Claude Allègre — Il y a une table ronde, appelée zéro défaut, qui a demandé aux inspecteurs généraux de faire une enquête. 12 % des cours ne sont pas assurés. Je veux savoir à quoi c'est dû. Quelle est la cause ? Une partie de la faute revient surtout à l'administration, et pas seulement aux enseignants. L'administration fait passer des examens ou convoque les professeurs sur le temps scolaire. Elle prévoit mal le remplacement des femmes enceintes car, paraît-il, ces congés ne sont pas annonces assez à l'avance. Tout cela engendre des dysfonctionnements, alors que l'absentéisme propre aux enseignants. est finalement faible. Exemple, sur l'académie de Versailles : 50 % des absences sont dues à seulement 2 % des enseignants. Mais je veux que l'on atteigne zéro défaut. Car quand 1 % d'enseignants n'assurent pas leurs cours, c'est tout de suite cent cinquante mille élèves qui en pâtissent.

Le Parisien — Quelle solution préconisez-vous ?

Claude Allègre — Tout ça vient d'une trop grande centralisation de l'administration et d'une certaine désorganisation sur le terrain Regardez, dans le primaire, les remplacements vont plutôt bien, alors que ça va mal dans le secondaire. Pourquoi ? Parce que le primaire est décentralisé et organisé académie par académie. Au contraire, les trois cent mille enseignants du secondaire sont gérés d'ici, de ce ministère. Résultat : quand vous êtes nommé quelque part, vous êtes payé six mois après.

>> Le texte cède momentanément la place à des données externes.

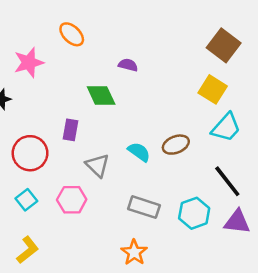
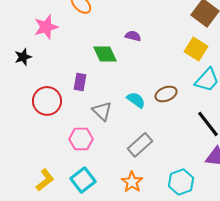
purple semicircle: (128, 65) -> (133, 36), moved
cyan square: (26, 200) -> (83, 180), moved, size x1.4
gray rectangle: (144, 207) -> (140, 145), turned -60
cyan hexagon: (194, 213) -> (181, 182), moved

Il faut aller vers la déconcentration mais deux syndicats y sont opposés (NDLR : le Snes et le Snalc).

Le Parisien — Sans la confiance des profs comment comptez-vous réformer ?

Claude Allègre — J'ai semble-t-il, la confiance de 60 a 70 % des enseignants si j'en juge par la mobilisation d'aujourd'hui. C'est plus important que les 30 % qui font grève. Si ça gêne certains appareils syndicaux, ou l'administration centrale qui perd une partie de son pouvoir, ce n'est pas ça qui m'arrêtera, Il y a une nécessité absolue de réformer l'enseignement car on laisse trop d'enfants sur le bord de la route. Tous les ans cent mille jeunes sont éjectés du système éducatif sans rien, sans le moindre diplôme. En même temps, le nombre d'enfants de familles modestes qui entrent à Polytechnique, à l'ENA, à l'Ecole normale supérieure, etc. à décru en valeur absolue alors que, dans le même temps, on a réussi à faire augmenter considérablement le nombre d’étudiants. Autrement dit, c'est un système qui sélectionne de plus en plus. Et moi, je ne veux pas le laisser comme ça. Je veux réellement faire émerger l'égalité des chances pour tous, C'est-à-dire l'école républicaine.

Le Parisien — Comment faire ?

Claude Allègre — Une des solutions est d'aller vers la diversité : admettre qu'on n'a pas besoin d'être bon en mathématique obligatoirement pour être sélectionné. Il y a des gens qui sont bons en musique, en dessin, en écriture ou en histoire. Chaque talent doit être reconnu. Ce qui n'est pas le cas aujourd'hui. Vous avez une filière noble qui est la filière S avec les maths, tout le reste est éliminé.

Le Parisien — On a parfois l'impression que vous soignez davantage votre image auprès des parents que des enseignants...

Claude Allègre — Il faut réconcilier les enseignants et les parents. C'est un de mes objectifs essentiels. Cela veut dire ne pas organiser des conseils de classe à 14 heures sinon les parents peuvent difficilement y assister, c'est aussi trouver assez de temps pour parler entre eux. Et cela implique des modifications dans la manière de travailler. Mais de la part des parents, cela signifie aussi un meilleur soutien aux enseignants, qui font un métier qui est très difficile. Depuis vingt ans, on a passé trop de temps à parler de quantitatif, de revalorisation des salaires. Et pas assez de qualitatif. Or aujourd'hui, l'enseignement est le plus gros budget de l’Etat, on est bloqué à ce niveau-là, on ne l'augmentera pas indéfiniment sinon il va manger tout le budget de l’Etat. Il faut donc qu'on travaille sur le qualitatif. Et là, certains syndicats, comme la FEN et le SGEN-CFDT, comprennent et soutiennent ce que l'on fait, mais d'autres ont du mal à passer des revendications quantitatives à des revendications qualitatives. Mais je ne suis pas inquiet : je ne connais personne dans ce pays qui arrive à réformer sans provoquer quelques vagues.